Page 3 of A Convenient Heart (Wind River Mail-Order Brides #1)
“W e’ll rebuild. The children need a school.”
“Where’s the money gonna come from? Town’s got no budget for rebuilding.”
The conversation between the two male voices washed over Jack, though he was hardly paying attention.
He was having some trouble looking away from Merritt. She’d given him her name in a storm of tears hours ago, and he had felt such a punch of connection.
Early morning sunlight was spilling over the horizon. Sometime in the wee hours, the clouds and snow had moved off. It looked like it would be a cold, sunny day later. Right now, everyone who had gathered on the streets was covered in gray soot. Wisps of smoke and steam filtered up into the sky from the ashes and coals that had once been the school building.
Merritt was covered in soot too. She had a smudge of it right on her nose, and he wanted to do something about it—but he didn’t dare.
For one, she was surrounded by other people.
But the real reason he was poking through the ashes with a long-handled spade, as far away from her as he could manage, was because it was time for him to go.
Past time.
He’d gotten too involved already.
This wasn’t his home, and she wasn’t for him.
His body ached from weariness. No one out here had slept, and hauling all that water had taxed his muscles. In a moment, he was going to slip away into one of the nearby alleyways and disappear.
Something about the thought was like the last draw in a poker hand revealing a worthless card.

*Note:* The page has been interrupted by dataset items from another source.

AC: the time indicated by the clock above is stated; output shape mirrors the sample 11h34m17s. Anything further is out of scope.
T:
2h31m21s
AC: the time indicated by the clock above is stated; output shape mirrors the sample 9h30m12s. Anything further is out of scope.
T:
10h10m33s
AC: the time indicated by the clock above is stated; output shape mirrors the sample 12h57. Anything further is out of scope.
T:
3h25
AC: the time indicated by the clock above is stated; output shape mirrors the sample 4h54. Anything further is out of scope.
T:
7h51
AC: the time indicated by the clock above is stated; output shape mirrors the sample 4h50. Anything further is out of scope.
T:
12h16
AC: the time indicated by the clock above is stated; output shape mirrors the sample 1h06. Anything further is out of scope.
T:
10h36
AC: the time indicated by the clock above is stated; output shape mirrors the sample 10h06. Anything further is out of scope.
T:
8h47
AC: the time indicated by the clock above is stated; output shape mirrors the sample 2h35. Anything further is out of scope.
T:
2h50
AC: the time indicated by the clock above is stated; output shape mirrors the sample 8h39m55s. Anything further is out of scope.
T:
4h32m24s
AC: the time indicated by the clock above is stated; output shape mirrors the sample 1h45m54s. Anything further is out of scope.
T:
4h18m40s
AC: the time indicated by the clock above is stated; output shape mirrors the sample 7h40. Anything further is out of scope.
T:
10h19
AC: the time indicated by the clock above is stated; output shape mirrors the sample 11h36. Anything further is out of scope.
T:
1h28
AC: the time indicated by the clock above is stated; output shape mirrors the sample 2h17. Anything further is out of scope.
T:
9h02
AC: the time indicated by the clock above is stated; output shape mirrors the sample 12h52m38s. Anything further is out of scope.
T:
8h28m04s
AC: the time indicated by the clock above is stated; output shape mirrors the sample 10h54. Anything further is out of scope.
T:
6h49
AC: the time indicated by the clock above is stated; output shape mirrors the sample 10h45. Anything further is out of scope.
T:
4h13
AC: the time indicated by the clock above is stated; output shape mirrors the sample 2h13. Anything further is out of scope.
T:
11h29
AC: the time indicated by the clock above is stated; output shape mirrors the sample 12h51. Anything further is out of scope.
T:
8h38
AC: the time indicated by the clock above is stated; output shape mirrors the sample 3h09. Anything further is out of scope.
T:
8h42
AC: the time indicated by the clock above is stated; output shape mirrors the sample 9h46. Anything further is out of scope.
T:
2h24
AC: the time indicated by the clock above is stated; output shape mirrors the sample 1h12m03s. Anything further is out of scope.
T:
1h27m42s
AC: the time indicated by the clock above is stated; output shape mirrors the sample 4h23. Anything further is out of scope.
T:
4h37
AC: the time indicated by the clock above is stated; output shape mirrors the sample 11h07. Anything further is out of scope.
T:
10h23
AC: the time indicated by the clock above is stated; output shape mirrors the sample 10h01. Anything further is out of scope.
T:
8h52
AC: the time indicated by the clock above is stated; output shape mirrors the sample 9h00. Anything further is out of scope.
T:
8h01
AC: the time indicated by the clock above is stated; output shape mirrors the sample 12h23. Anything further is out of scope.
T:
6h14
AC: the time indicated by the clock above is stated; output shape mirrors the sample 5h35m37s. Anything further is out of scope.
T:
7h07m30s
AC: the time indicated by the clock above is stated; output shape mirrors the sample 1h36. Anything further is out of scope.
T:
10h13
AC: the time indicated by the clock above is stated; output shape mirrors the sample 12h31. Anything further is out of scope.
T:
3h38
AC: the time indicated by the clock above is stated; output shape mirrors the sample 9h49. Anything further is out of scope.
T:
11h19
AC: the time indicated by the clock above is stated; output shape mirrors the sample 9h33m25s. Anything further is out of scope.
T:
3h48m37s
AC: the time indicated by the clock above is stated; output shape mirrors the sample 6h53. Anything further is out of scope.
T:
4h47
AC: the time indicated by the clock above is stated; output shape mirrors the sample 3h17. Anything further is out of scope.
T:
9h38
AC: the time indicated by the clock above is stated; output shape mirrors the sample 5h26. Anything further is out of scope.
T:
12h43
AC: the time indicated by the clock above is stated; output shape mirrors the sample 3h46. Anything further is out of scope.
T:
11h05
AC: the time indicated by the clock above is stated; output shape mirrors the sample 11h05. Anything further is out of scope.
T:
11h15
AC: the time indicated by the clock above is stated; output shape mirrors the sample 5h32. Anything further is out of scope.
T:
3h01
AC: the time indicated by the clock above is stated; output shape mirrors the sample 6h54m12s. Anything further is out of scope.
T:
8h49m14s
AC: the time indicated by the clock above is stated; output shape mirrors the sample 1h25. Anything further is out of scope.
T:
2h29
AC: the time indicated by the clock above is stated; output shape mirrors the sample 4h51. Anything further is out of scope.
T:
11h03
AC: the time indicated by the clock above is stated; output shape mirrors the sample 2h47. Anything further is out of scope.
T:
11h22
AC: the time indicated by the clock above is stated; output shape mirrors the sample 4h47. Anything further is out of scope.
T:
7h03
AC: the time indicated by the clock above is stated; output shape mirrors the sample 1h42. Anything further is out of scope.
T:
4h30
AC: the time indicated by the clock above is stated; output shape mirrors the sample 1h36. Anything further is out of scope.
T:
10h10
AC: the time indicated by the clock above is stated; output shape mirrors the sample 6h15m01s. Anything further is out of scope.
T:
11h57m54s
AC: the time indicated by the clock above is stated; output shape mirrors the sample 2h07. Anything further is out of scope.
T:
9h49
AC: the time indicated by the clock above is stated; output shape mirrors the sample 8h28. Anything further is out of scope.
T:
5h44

“So, you’re Miss Harding’s beau?”
A youthful voice cracked on the words and Jack looked up.
Two boys of roughly twelve or thirteen had approached, both holding hoes.
“I’m Jack,” he said instead of answering the question.
He stuck the spade upright into the ground and held it with his left hand while he extended his right.
The two boys ignored his outstretched hand in favor of digging into the rubble with their hoes. They were enthusiastic with their efforts, and ash flew up into the air.
Jack moved a step away from them and tried not to cough. His lungs still felt a little singed.
“I’m Daniel,” grunted the nearer boy.
“And I’m Paul,” said the other, who was maybe an inch taller.
“I suppose you two are former students of Miss Harding?”
His assumption that they were older puffed out their chests. The two boys glanced at each other.
“Naw, we’re in our last year now,” Daniel said as he poked at the charred rubble.
Jack nudged a large piece of still-smoking wood with his spade. “Do you have plans after your schooling?”
“My pa works at the bank,” Daniel said. “He thinks maybe I can go to college if I study hard enough.”
Paul was turned away from Daniel, and the other boy didn’t see the way he mimicked the last of his words. Was this opportunity a sore spot between the two?
“What about you?” Jack asked Paul.
The kid shrugged. “I dunno.” He sent a resentful glare at Daniel, but the other boy didn’t see it. “Miss Harding says I could be a doctor, but that’s a lot more schooling.”
And money.
Daniel scoffed. “Your pa is a farmer. How you gonna pay for doctor school?”
Paul dug his hoe into the ash and flipped it in Daniel’s direction, sending a puff of ash wafting toward him.
“Hey!”
Jack cleared his throat, and the two boys frowned but settled down.
“What’s Miss Harding like? As a teacher?” he asked.
“She’s all right,” Paul muttered, shoving his next scoop with a little more force than necessary.
“She’s the best,” Daniel said. “She’s real good at explainin’ complicated ’rithmetic problems, and she’s patient when she’s teaching the little kids to read.”
“She’s a good reader,” Paul added. “She does different voices for different characters in the book.”
“She even wrote the script for our Christmas pageant…” Daniel’s voice trailed off as he surveyed the mess of what had been their school building.
It must have just hit him that the pageant wouldn’t go on as they’d planned.
“It’ll be all right,” Jack said. “Your Miss Harding will figure something out.”
He’d seen it himself. She was smart as a whip. And from what the boys had described, she was well liked in the classroom.
Paul leaned on his shovel, chin jutted out. “Anyways, we came over here to find out about you. Whadda you do for work?”
“A little of this, a little of that.”
Daniel squinted at him. “What’s that mean?”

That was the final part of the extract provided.